Have you ever tried reciting the Multiplication tables a couple of decades after leaving the school? Well, I did it –nearly 6 decades after my graduation! It happened like this:
Physical exercises are always associated with numbers in my mind. Every time I take a constitutional walk which I prefer to do alone on my terrace, my mind starts counting numbers automatically. The habit is so deeply ingrained that even when I switch on my electric massager, my mind starts counting though a timer is built into it. Counting while walking is good in that, it automatically sets the aerobic pacing- breathe in for two steps, breathe out for two steps. But, counting the numbers blindly like a nursery child does get on one’s nerves. It becomes such a dopish, mindless routine. Have they by any chance named them ‘Numbers’ because, reciting them by rote ‘numb’s the brain?

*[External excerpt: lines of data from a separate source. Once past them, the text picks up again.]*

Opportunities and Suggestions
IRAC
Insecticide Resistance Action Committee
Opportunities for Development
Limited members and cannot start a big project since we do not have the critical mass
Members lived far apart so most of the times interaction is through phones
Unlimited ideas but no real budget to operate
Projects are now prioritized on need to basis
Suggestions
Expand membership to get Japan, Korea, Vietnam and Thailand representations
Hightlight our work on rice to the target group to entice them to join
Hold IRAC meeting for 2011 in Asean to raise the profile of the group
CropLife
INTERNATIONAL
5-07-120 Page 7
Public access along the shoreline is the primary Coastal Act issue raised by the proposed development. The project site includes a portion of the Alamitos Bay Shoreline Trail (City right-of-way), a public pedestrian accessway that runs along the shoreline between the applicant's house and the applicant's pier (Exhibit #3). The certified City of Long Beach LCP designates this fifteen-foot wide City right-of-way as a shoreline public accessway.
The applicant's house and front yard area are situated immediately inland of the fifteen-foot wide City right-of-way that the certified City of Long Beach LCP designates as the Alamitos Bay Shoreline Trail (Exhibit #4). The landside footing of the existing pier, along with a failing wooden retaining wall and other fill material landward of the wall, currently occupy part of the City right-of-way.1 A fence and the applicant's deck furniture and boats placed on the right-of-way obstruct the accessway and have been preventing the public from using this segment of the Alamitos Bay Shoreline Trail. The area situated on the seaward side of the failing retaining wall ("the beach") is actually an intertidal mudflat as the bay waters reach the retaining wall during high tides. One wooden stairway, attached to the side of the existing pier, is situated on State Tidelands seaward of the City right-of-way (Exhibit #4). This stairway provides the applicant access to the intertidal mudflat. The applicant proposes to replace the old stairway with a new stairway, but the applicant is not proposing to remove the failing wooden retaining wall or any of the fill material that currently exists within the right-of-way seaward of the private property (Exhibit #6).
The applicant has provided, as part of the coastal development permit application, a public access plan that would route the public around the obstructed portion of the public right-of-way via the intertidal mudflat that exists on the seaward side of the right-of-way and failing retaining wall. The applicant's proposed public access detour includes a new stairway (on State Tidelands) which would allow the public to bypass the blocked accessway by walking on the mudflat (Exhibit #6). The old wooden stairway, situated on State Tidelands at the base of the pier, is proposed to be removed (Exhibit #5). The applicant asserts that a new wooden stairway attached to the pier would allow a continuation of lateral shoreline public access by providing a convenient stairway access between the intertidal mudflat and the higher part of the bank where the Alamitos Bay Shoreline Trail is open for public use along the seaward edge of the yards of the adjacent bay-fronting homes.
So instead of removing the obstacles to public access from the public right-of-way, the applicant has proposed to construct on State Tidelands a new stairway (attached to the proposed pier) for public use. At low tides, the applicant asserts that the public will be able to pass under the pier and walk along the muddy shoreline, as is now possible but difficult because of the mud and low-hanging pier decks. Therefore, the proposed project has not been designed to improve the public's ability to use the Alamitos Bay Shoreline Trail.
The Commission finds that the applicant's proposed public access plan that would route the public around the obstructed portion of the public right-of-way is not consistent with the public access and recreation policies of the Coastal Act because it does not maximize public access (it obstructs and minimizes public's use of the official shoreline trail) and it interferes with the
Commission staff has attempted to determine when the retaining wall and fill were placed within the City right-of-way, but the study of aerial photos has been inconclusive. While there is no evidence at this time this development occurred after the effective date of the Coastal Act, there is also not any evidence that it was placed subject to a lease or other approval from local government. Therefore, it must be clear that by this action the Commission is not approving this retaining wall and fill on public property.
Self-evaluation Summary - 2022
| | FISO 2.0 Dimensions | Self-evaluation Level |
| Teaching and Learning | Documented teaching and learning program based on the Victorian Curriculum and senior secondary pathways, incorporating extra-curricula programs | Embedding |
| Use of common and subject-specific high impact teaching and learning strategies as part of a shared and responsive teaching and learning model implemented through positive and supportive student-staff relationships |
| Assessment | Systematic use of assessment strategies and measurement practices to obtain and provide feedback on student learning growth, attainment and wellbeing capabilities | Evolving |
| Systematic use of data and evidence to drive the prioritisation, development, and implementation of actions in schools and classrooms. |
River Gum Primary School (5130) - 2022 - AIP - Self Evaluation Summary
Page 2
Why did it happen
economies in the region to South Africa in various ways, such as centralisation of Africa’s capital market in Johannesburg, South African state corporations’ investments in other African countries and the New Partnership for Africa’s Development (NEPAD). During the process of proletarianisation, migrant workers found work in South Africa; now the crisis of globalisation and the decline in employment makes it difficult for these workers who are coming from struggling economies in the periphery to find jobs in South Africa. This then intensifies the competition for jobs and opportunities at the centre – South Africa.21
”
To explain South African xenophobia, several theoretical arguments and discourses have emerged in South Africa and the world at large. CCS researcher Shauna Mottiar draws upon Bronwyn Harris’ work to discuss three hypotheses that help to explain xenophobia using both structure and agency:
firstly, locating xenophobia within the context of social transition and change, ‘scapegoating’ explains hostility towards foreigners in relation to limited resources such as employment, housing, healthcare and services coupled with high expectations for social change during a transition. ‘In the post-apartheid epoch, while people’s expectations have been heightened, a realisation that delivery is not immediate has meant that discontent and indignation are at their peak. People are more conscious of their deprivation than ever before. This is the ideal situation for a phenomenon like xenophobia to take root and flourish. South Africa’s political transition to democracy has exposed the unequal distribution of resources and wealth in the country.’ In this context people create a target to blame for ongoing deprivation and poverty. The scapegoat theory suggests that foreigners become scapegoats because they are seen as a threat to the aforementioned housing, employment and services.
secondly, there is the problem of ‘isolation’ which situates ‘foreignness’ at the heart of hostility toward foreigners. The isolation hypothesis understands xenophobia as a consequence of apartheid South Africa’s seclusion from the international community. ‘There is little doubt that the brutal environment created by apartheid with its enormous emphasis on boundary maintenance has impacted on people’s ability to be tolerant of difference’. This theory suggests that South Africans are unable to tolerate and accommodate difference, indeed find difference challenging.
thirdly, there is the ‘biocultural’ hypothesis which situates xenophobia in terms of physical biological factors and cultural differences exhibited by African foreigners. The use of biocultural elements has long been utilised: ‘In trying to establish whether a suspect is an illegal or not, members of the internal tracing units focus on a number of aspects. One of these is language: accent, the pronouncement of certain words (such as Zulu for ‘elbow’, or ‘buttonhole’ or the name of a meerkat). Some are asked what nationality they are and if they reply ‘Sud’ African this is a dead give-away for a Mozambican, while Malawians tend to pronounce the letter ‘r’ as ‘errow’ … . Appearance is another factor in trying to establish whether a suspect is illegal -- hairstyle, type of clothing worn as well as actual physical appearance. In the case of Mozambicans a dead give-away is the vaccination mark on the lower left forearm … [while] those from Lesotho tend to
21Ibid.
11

Well, I decided to change this disgusting conditioning of my mind and devise new methods to rejuvenate both sides of my brain while walking. I started counting in 2’s (upto 1000), in 3’s, 4’s and 5’s (upto 300). Then I counted the Squares and Cubes. In the case of the latter, I had to resort to cheating sometimes when my memory failed. As some more time was left in my mandatory 45 minutes (There I go again, Numbers, Numbers!), I thought of reciting the Multiplication tables from 1 to 20. It is very necessary for everyone to recite the 1 times table as well as the 10 times table, because with their easy nature they provide a sense of achievement and a break to the brain which is otherwise strung to a high state of tension.
Secondly, I noticed that whatever may be one’s educational qualifications, one always goes back to mother tongue or in whichever language one was taught the tables– to recite them or to make use of them in calculations.
Thirdly, the tables of 12 and 16 were indelibly printed on my mind due to the fact that those two were the tables we had to use when we had to do our money conversions—both Rupees, Annas, Pice and Pounds, Shillings and Pence. Children of modern times are lucky to be following the decimal system where you have to only add or delete a zero for conversion.
But, when I started reciting the tables in Kannada, I faltered in 13, 17, 19 times tables, which I quickly overcame (I mean without anyone watching me do it) by mentally doing addition and cleverly substituting the ‘total’ for the forgotten ‘product’.
Thus at the end of the day, I mean, at the end of the walk, I was brimming with triumph that I had forestalled any surreptitious advent of the dreaded Alzheimer’s disease. But, at night I kept seeing numbers and numbers even in my sleep, sometimes in singles, sometimes in groups and sometimes cascading.
Next morning, the nemesis struck. I had lost my sense of Space and Time and kept bungling in my well set routine. My mind just would not settle down. It was totally disturbed. In spite of being reminded 3-4 times that it was Jan 28th, I had gone 3 times to the phone to greet my son in law whose birthday always fell on Jan 29th! It struck me that I should have let the slumbering neurons slumber on and not try to be childish and indulge in so much of number work. My mind was so agitated that it took me a full day to regain the ‘Homeo statis’.
So, next evening I was in two minds whether to go back to the dumb counting by 1’s or pursue my anti Alzheimer actions. Finally I decided that after all PRACTICE MAKES PERFECT.
Here I go “9 times 17?”or would it be counting backwards this time?

Statutory Warning: Calculator users and senior citizens above the age of 30 years are hereby warned against trying these stunts which may result in total insanity!